Start of Block

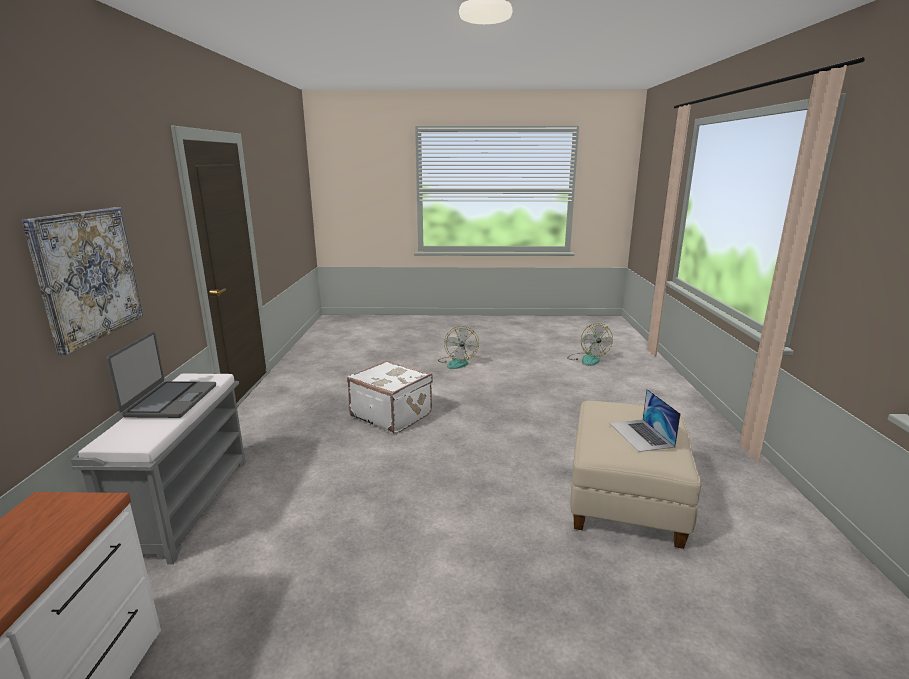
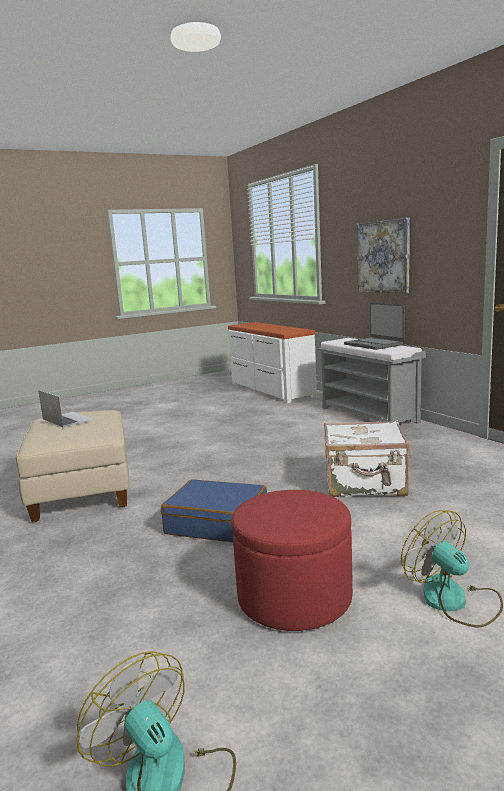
camera: 150 degrees right, 5 degrees down
none -> blue suitcase [161,479,267,542]
none -> red ottoman [232,490,353,631]

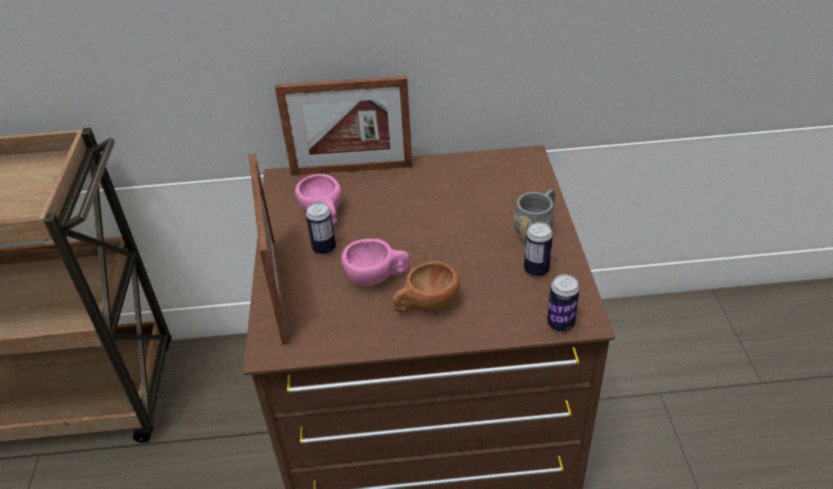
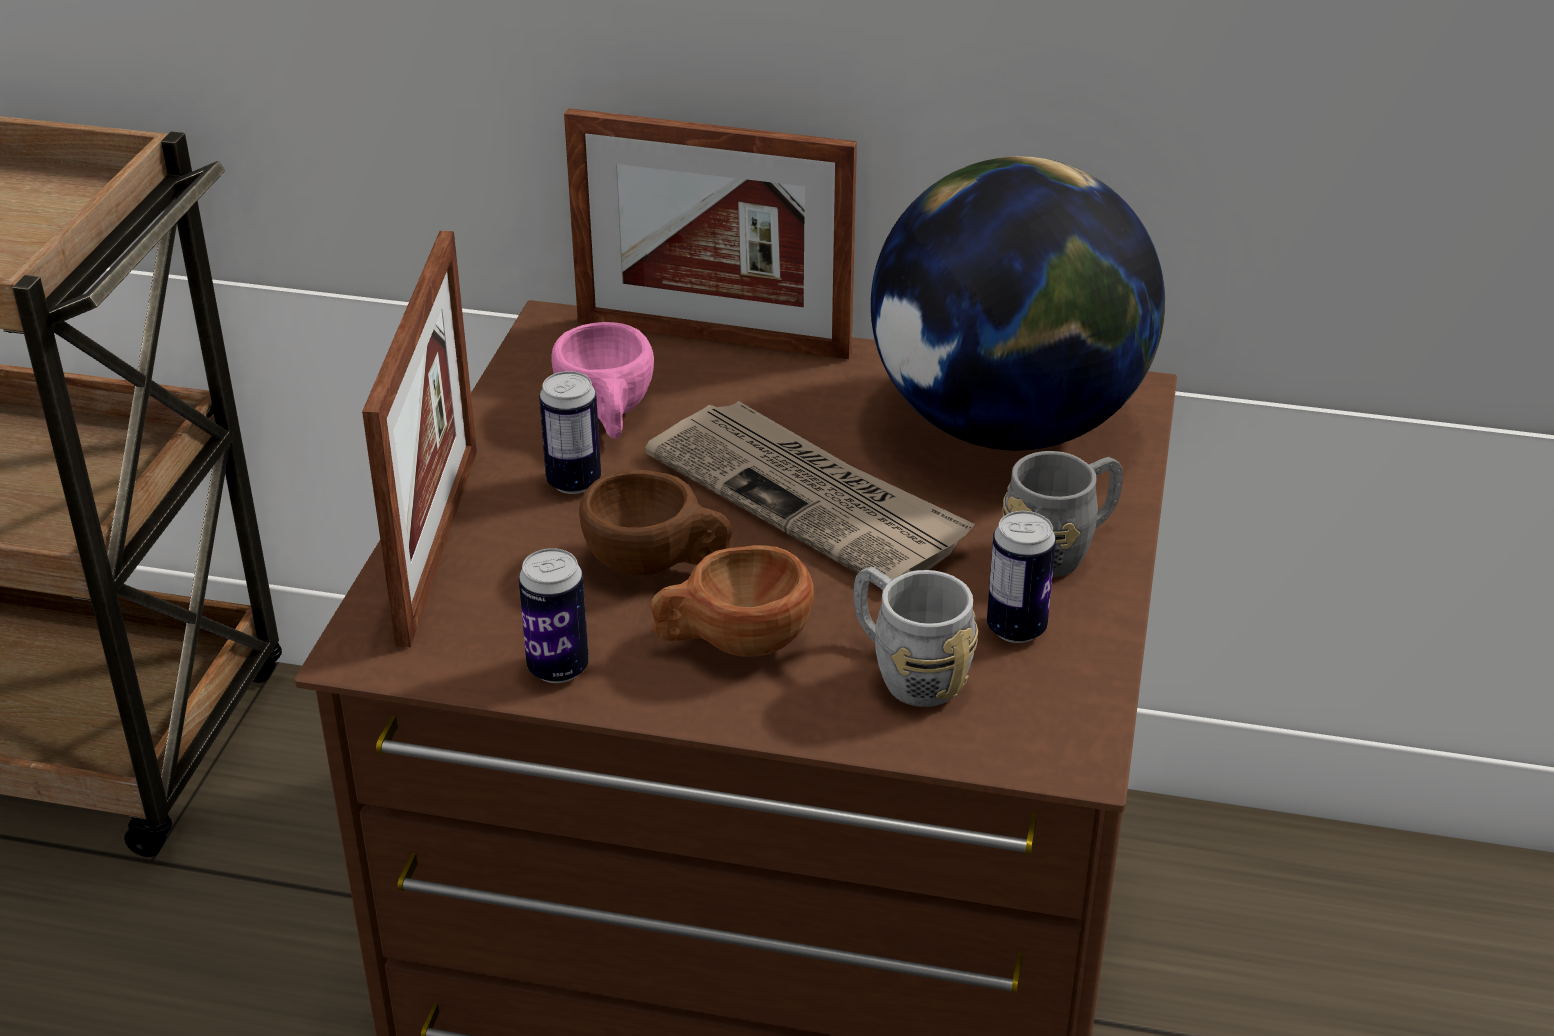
camera: 15 degrees right, 5 degrees down
pink cup [341,239,410,286] -> brown cup [579,469,732,575]
can [547,274,580,332] -> can moved to [519,548,589,683]
none -> newspaper [645,401,975,579]
none -> grey mug [854,567,978,707]
none -> globe [871,156,1165,451]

End of Block

### TASK DIRECTIONS
Some lines above contain the word "down". Copy each of them.

### EXPECTED OUTPUT
camera: 150 degrees right, 5 degrees down
camera: 15 degrees right, 5 degrees down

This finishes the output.